American baseball player (1861–1944)

Daniel Eckford Stearns (October 17, 1861 – June 28, 1944), commonly known as "Ecky" Stearns, was an American Major League Baseball first baseman from -. He played for the Buffalo Bisons, Detroit Wolverines, Kansas City Cowboys, Baltimore Orioles, and Cincinnati Red Stockings (AA).

At the start of the 1882 season, clubs playing in the American Association had their players wear non-matching silk uniforms, with a different color and/or pattern corresponding to each position in the field. Accordingly, on Opening Day for the Red Stockings, Stearns wore an unusual candy-striped jersey.

On September 11, 1882, Stearns was involved in a notable milestone, when pitcher Tony Mullane of the Louisville Eclipse pitched the first no-hit game in the history of the American Association against Stearns and his teammates on the Cincinnati Red Stockings, a 2–0 win by Louisville. Stearns made the game's final out by bouncing into a fielder's choice that forced runner Pop Snyder at second base.
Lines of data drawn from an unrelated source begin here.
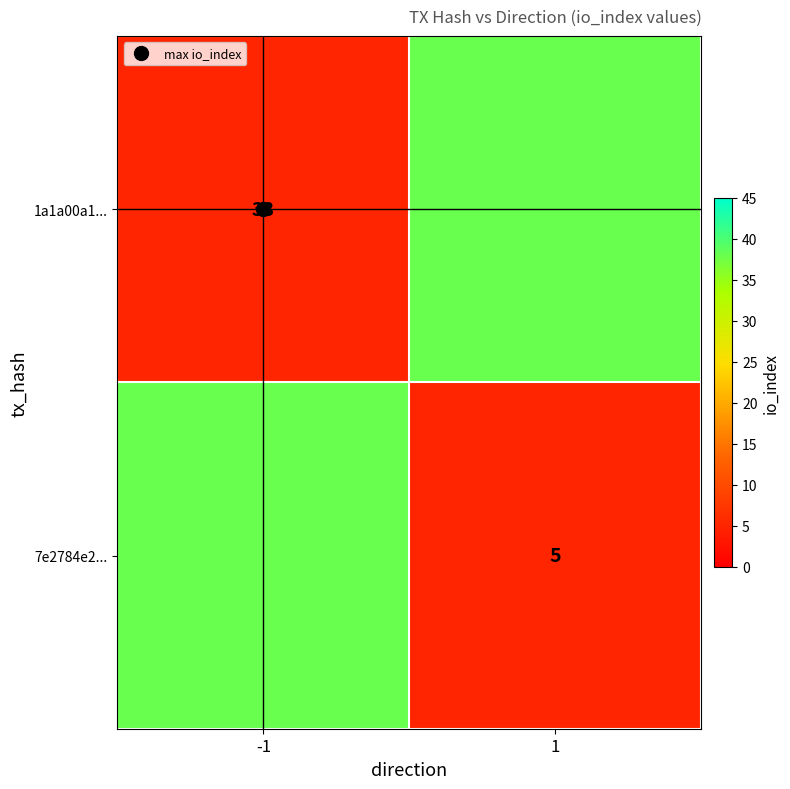

At how many categories does at least one series exceed 36?

2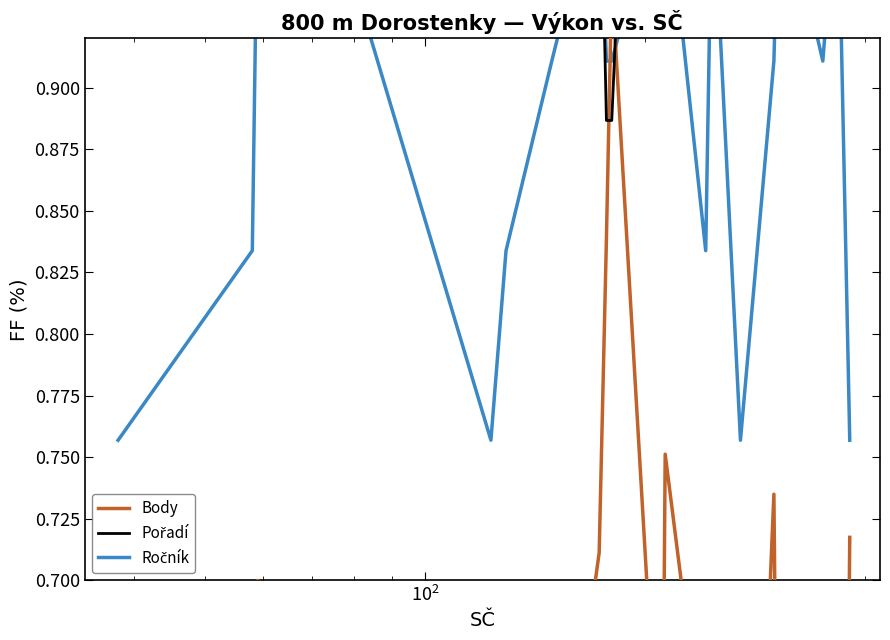

How many lines are shown in the chart?

3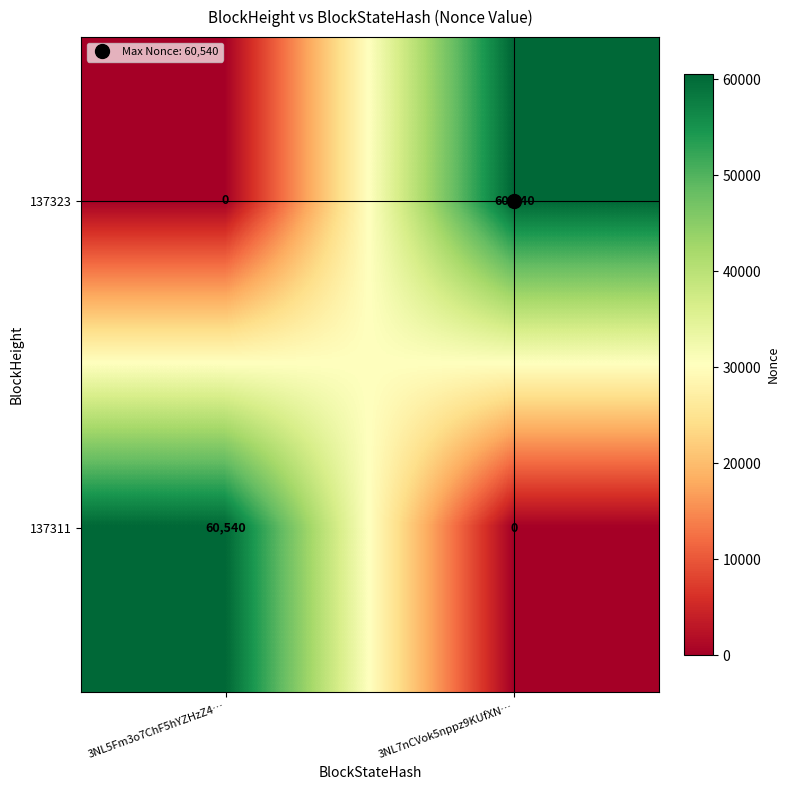

True or false: 137323 has a value of 0 at 3NL5Fm3o7ChF5hYZHzZ4….

True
The Red Stockings had the last laugh, however, ending the year as the AA's inaugural champions.

Unsatisfied with their first-base play in 1882, the Red Stockings signed Long John Reilly of the New York Metropolitans to replace Stearns prior to the 1883 season.

Stearns spent the 1887 season with the Topeka Golden Giants of the Western League, leading that league in hits. That team finished with a dominant record of 90–25, and is sometimes described as the strongest minor league baseball club of the 19th century.

Stearns is also notable as one of the first Jews to play Major League Baseball. His status as such made him popular with Jewish youths who were fans of the game.